Appeal by the defendant from a judgment of the Supreme Court, Queens County (Eng, J.), rendered January 14, 2003, convicting him of murder in the second degree, criminal possession of a weapon in the second degree, and criminal possession of a weapon in the third degree, upon a jury verdict, and imposing sentence.
Ordered that the judgment is affirmed.
The defendant’s challenge to the legal sufficiency of the evidence is unpreserved for appellate review, since he failed to advance his present arguments as a basis for dismissal in the trial court (see CPL 470.05 [2]; People v Gray, 86 NY2d 10, 20 [1995]; People v Udzinski, 146 AD2d 245, 252 [1989]).
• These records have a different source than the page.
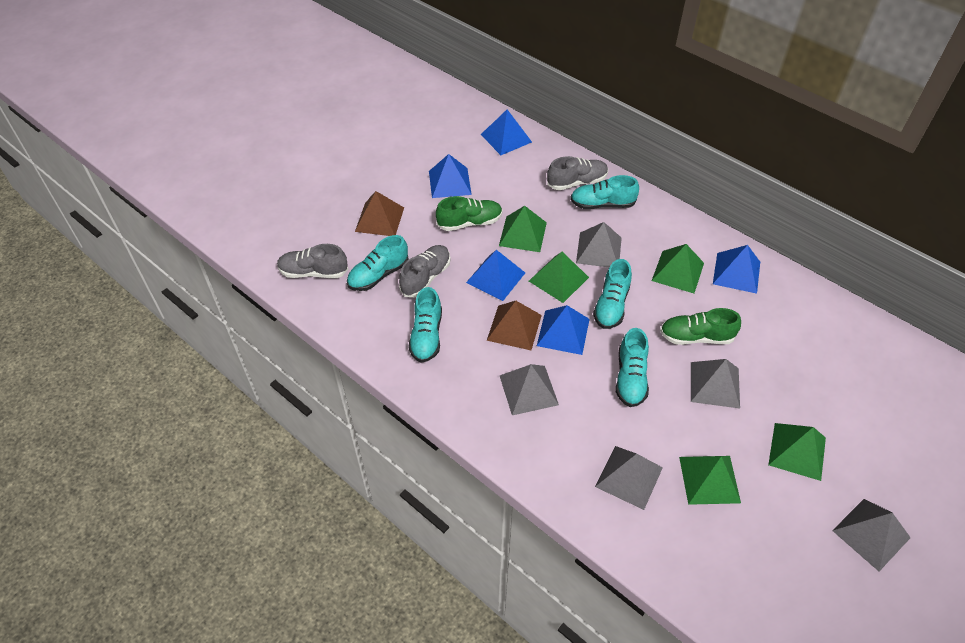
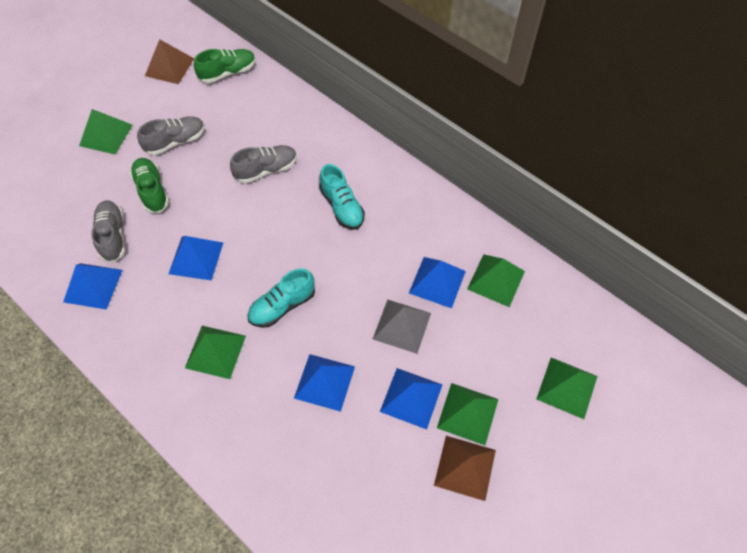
grey pyramid: [500,364,559,415] [576,222,622,267] [595,446,663,510] [691,359,740,408] [832,499,911,571] = 5 -> [373,300,431,354] = 1
turquoise shoe: [347,235,409,291] [408,287,442,363] [570,175,639,209] [593,259,632,329] [616,328,649,407] = 5 -> [247,268,315,328] [319,164,365,230] = 2

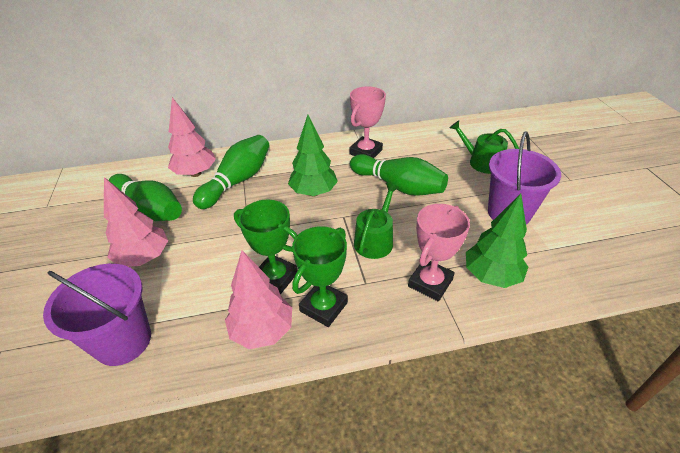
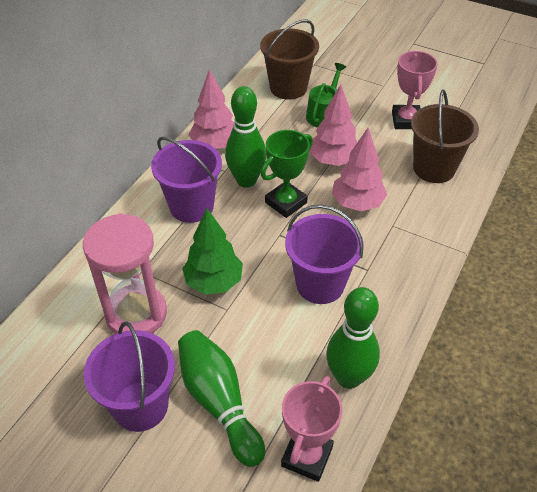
brown bucket: none = 0 -> [260,20,319,100] [411,90,479,183] = 2
green tree: [288,115,338,197] [466,194,528,288] = 2 -> [182,208,243,294] = 1
green trophy: [234,200,298,295] [292,226,348,327] = 2 -> [261,130,313,218] = 1
green watering can: [354,183,399,259] [450,120,519,174] = 2 -> [306,63,346,128] = 1
pink hourglass: none = 0 -> [83,213,167,334] = 1
purple bucket: [43,264,151,366] [488,131,561,225] = 2 -> [84,321,175,432] [151,137,222,223] [285,205,364,304] = 3

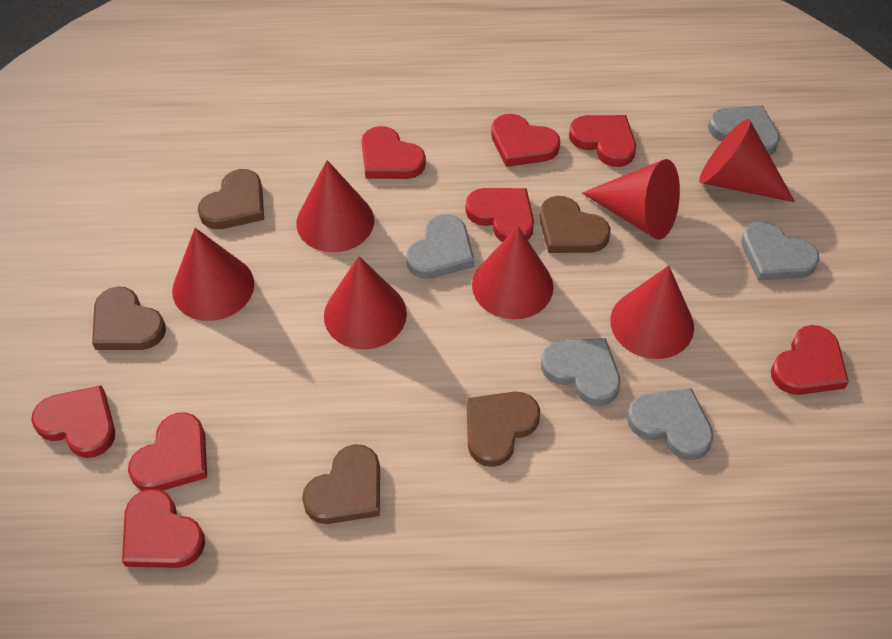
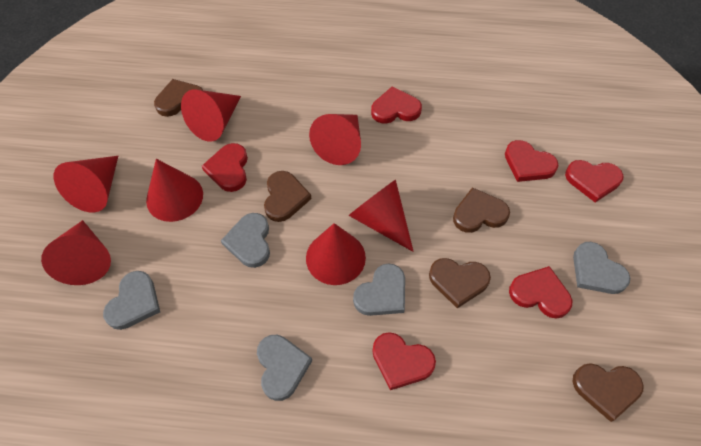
red heart: [31,385,115,458] [122,489,205,568] [128,413,207,491] [361,126,426,179] [466,188,534,242] [491,114,560,167] [569,115,636,167] [771,325,849,395] = 8 -> [202,143,248,192] [371,86,422,124] [372,332,436,390] [505,140,558,182] [509,266,572,319] [565,160,624,203] = 6

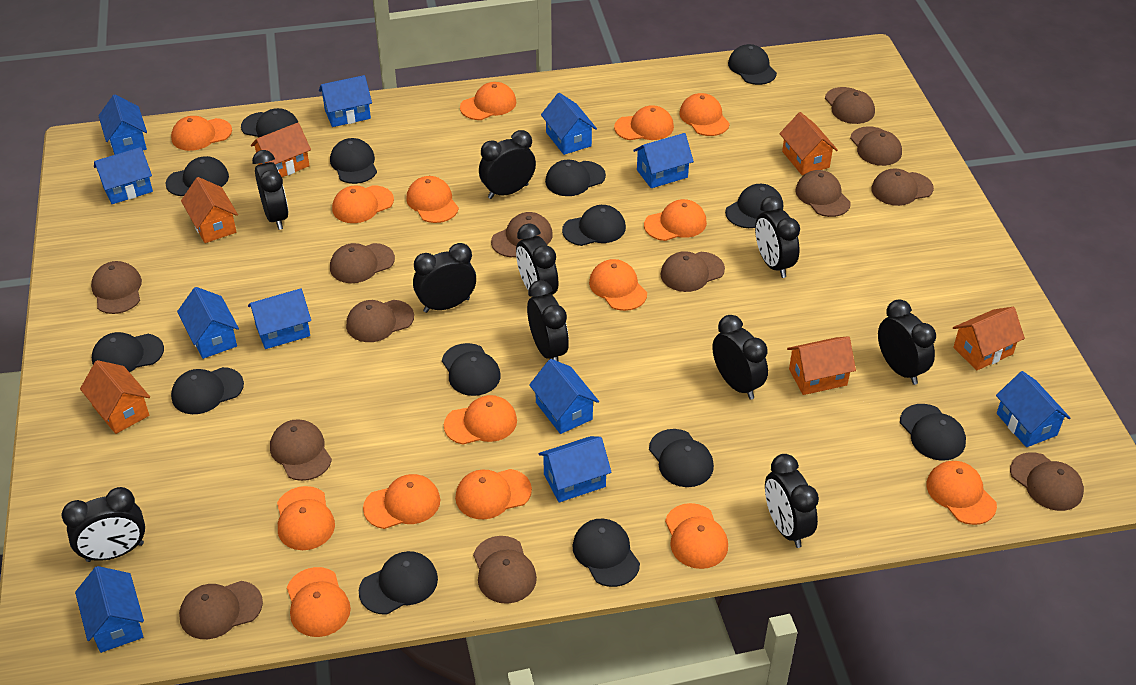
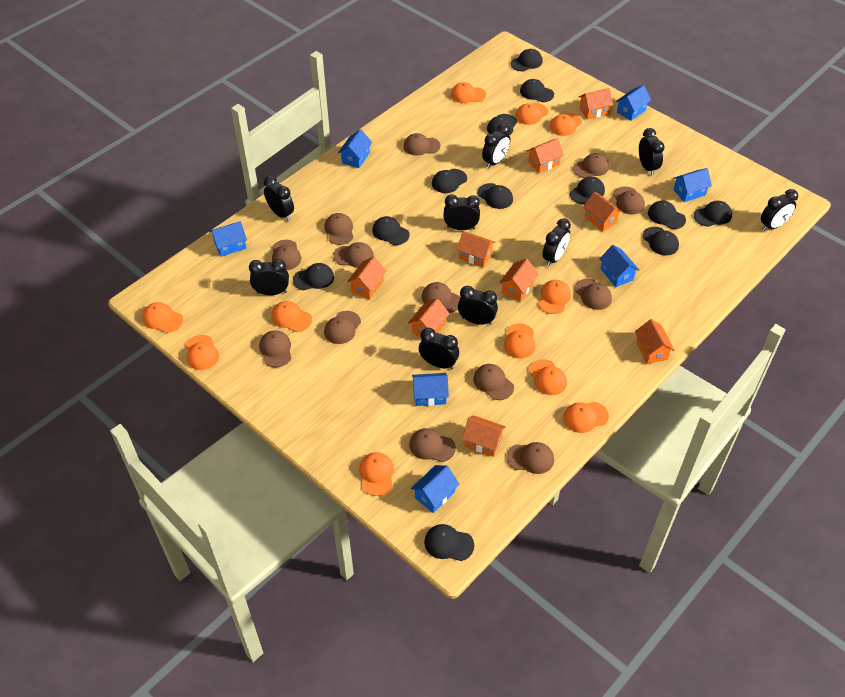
black cap: [92,332,164,372] [166,156,229,196] [171,367,244,414] [241,108,299,137] [330,138,377,184] [359,551,438,615] [442,343,501,396] [545,160,606,196] [562,205,626,246] [572,519,640,587] [649,429,714,487] [725,184,783,228] [728,44,777,85] [900,404,966,461] = 14 -> [293,263,334,290] [372,216,410,245] [424,524,474,561] [432,169,467,193] [478,183,513,209] [487,114,517,135] [511,49,543,71] [520,79,554,102] [570,176,605,204] [643,227,679,256] [648,201,686,229] [694,201,732,227] = 12
black clock: [62,487,145,562] [252,150,288,230] [413,243,476,313] [479,130,536,199] [516,223,559,295] [527,280,569,362] [712,315,768,400] [755,196,800,278] [765,454,819,548] [878,299,936,385] = 10 -> [249,259,289,295] [264,176,294,221] [419,328,459,369] [443,194,480,230] [458,286,498,325] [482,124,510,168] [543,219,571,267] [639,128,665,175] [761,189,798,231] = 9
blue house: [75,566,144,653] [94,147,153,204] [98,95,147,155] [177,287,239,359] [248,288,311,349] [319,75,372,127] [529,359,599,434] [539,436,612,502] [541,93,597,155] [633,133,694,188] [996,371,1070,447] = 11 -> [210,221,247,257] [338,129,372,168] [411,465,459,513] [412,373,449,406] [599,245,639,287] [616,85,651,121] [673,168,712,202] = 7
orange cap: [171,116,232,151] [277,486,335,550] [287,567,351,637] [332,185,394,223] [363,474,440,529] [407,176,459,223] [444,395,517,445] [455,469,532,519] [460,82,516,120] [589,259,647,311] [614,105,674,140] [644,199,707,241] [665,503,728,569] [679,93,730,136] [926,461,997,525] = 15 -> [142,302,183,333] [186,335,219,370] [271,301,312,332] [359,452,394,496] [451,82,486,103] [504,323,535,359] [515,103,548,125] [529,359,567,395] [539,280,571,314] [550,113,582,136] [563,402,609,433] = 11
orange house: [80,360,150,434] [181,177,238,243] [251,123,311,177] [779,112,838,175] [787,336,856,395] [953,307,1025,370] = 6 -> [347,257,386,299] [408,298,450,337] [457,231,496,267] [462,415,506,457] [499,259,538,302] [527,138,564,173] [579,88,613,119] [583,192,622,232] [635,319,675,364] = 9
In any event, viewing the evidence in the light most favorable to the prosecution (see People v Contes, 60 NY2d 620, 621 [1983]), we find that it was legally sufficient to establish the defendant’s guilt beyond a reasonable doubt. Moreover, upon the exercise of our factual review power, we are satisfied that the verdict of guilt was not against the weight of the evidence (see CPL 470.15 [5]).
The defendant and his accomplice, the codefendant Henry Vega, shot and killed the victim in Kissena Park in Queens. At the trial, several witnesses testified that the defendant and the codefendant were drug dealers and one witness testified that the defendant and the codefendant knew the victim and that he purchased drugs from them. Contrary to the defendant’s contention, the testimony about his drug-related activities was admissible to establish his motive to commit the crimes charged and to complete the narrative of the events leading up to the murder (see People v Vega, 23 AD 3d 680 [2005]; People v Porter, 256 AD2d 363, 364 [1998]; People v Collins, 220 AD2d 610, 611 [1995]). Additionally, the evidence of the drug-related activities was admissible to provide the jury with a thorough understanding of the defendant’s relationship with the prosecution witnesses (see People v Devino, 254 AD2d 9, 10 [1998]; People v Williams, 240 AD2d 213 [1997]; People v Bernard, 224 AD2d 192, 193 [1996]).
The defendant’s remaining contention is unpreserved for appellate review and, in any event, is without merit. Krausman, J.P., Luciano, Fisher and Dillon, JJ., concur.